Dodson’s ruling followed allegations by environmental groups that lawmakers had improperly used money from what is known as the Land Acquisition Trust Fund for other expenses, including agency expenses and salaries.
The appeals court pointed to an “unsupportable reading” by Dodson of the amendment and held that the money is “not restricted to use on land purchased by the state after 2015.”
“While the trial court purported to construe the plain meaning of the constitutional text, that provision does not plainly restrict the use of LATF (trust fund) revenue to improvement, management, restoration, or enhancement of lands only acquired after 2015,” said the 13-page opinion, written by appeals-court Judge Ross Bilbrey and joined by judges Joseph Lewis and Scott Makar. “(A subsection of the amendment) authorizes LATF revenue to be used to finance the acquisition of land, water areas, easements and the like. The subsection also authorizes refinancing. That the text specifically authorizes refinancing suggests that property for which the state already owns title is within the purview of permissible LATF activities.”
The 2014 amendment, which was approved by 75 percent of voters, requires that 33 percent of revenues from a tax on real-estate documentary stamps go to the Land Acquisition Trust Fund.
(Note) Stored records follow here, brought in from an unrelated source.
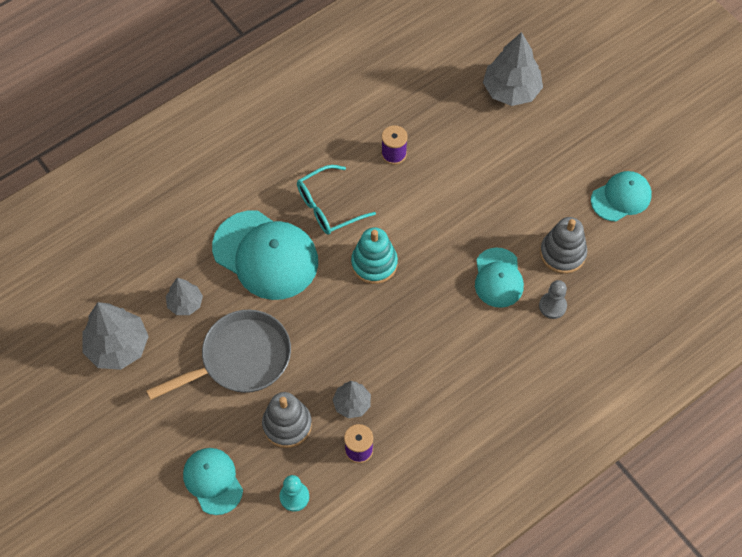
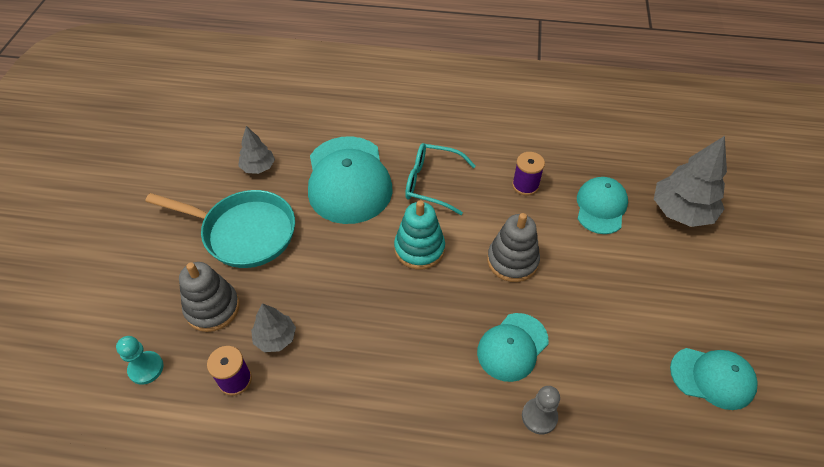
camera: 45 degrees right, 10 degrees down
grey tree [82,302,149,370] -> none
grey pan [146,310,291,400] -> turquoise pan [145,190,295,268]
turquoise cap [183,448,243,515] -> turquoise cap moved to [577,177,628,234]
grey stacking toy [540,217,587,274] -> grey stacking toy moved to [487,213,540,282]

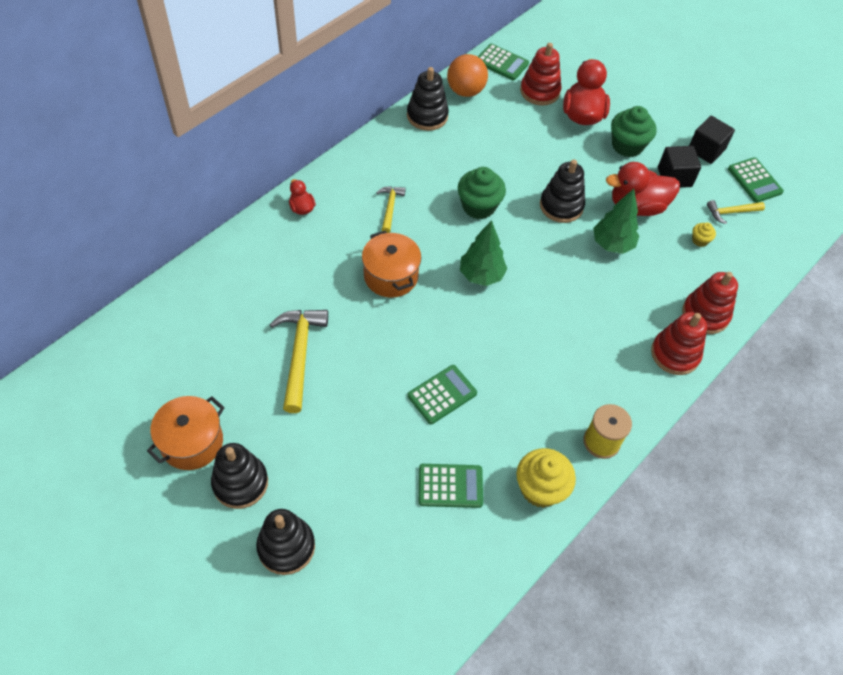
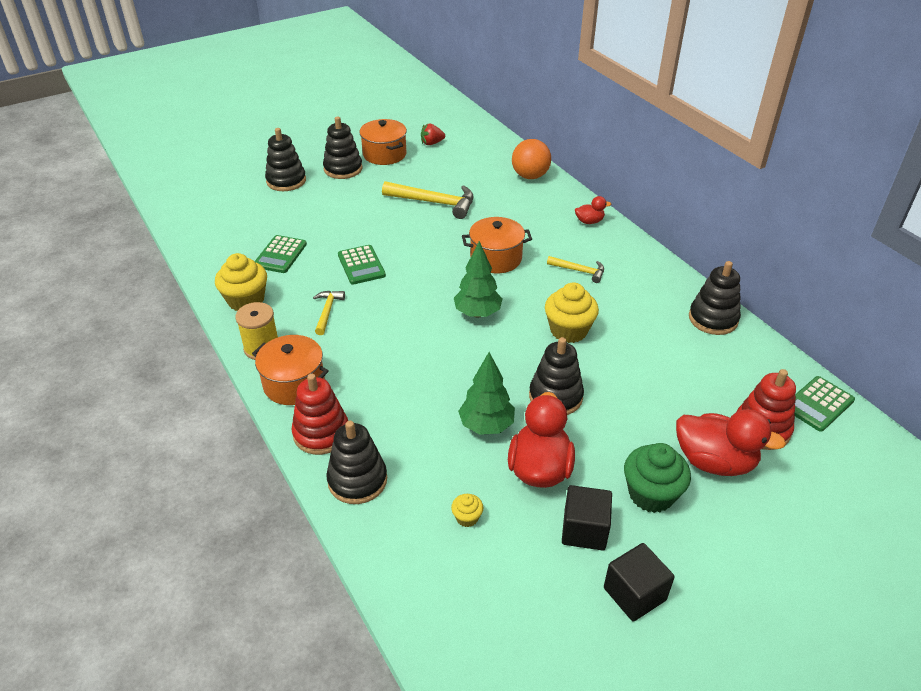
camera: 110 degrees right, 15 degrees down
orange ball [447,54,488,97] -> orange ball moved to [512,139,551,179]
green cupcake [458,167,506,219] -> yellow cupcake [545,282,599,343]
red stacking toy [682,272,738,334] -> black stacking toy [326,421,387,504]
yellow hammer [707,200,765,224] -> yellow hammer moved to [313,291,345,335]
green calculator [728,157,784,203] -> none
none -> orange pot [252,335,329,405]
none -> red strawberry [421,124,445,145]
The ballot summary of the amendment said, in part, that the money would be used to “acquire, restore, improve, and manage conservation lands including wetlands and forests; fish and wildlife habitat; lands protecting water resources and drinking water sources, including the Everglades, and the water quality of rivers, lakes, and streams; beaches and shores; outdoor recreational lands; working farms and ranches; and historic or geologic sites.”
Environmental groups filed two lawsuits, which were later consolidated, challenging the way lawmakers carried out the amendment during the 2015 legislative session. They argued that lawmakers had used the money as what one attorney described as a “slush fund” to cover environmental expenses.
Dodson last year sided with the groups and found that dozens of legislative budget appropriations were unconstitutional.
“(The constitutional amendment) creates a trust fund that must be expended, if at all, to acquire conservation lands or other conservation property interests … that the state of Florida did not own on the effective date of that amendment and thereafter to improve manage, restore natural systems thereon and enhance public access or enjoyment on those conservation lands,” Dodson wrote.
A brief filed in December by attorneys for the Legislature said Dodson’s ruling declared unconstitutional 185 budget appropriations worth more than $420 million. The brief contended that Dodson “drastically curtails the expressly stated purposes” of the constitutional amendment.
“A broad range of conservation purposes that have properly been funded from the LATF --- including restoration of springs, beaches, and the Everglades --- are ineligible to receive those funds under the trial court’s reading,” the brief said.
Environmental groups involved in the case said they plan to continue their legal battle.
“The appeals court did not even suggest that Amendment 1 established an all-purpose environmental slush fund as argued by the state. Instead, it held only that expenditures were not restricted to acquiring new conservation lands, and remanded for trial on whether the funds had been unconstitutionally expended,” said attorney David Guest, who, along with Earthjustice, represents the litigants.
“This narrow holding from the court of appeals puts us back where we were before our trial court hearing, but it does not rule on the fundamentals of conservation spending,” said St. Johns Riverkeeper Lisa Rinaman, whose organization was named in the 2015 lawsuit. “Florida needs this funding now more than ever, and we will continue to fight for it.”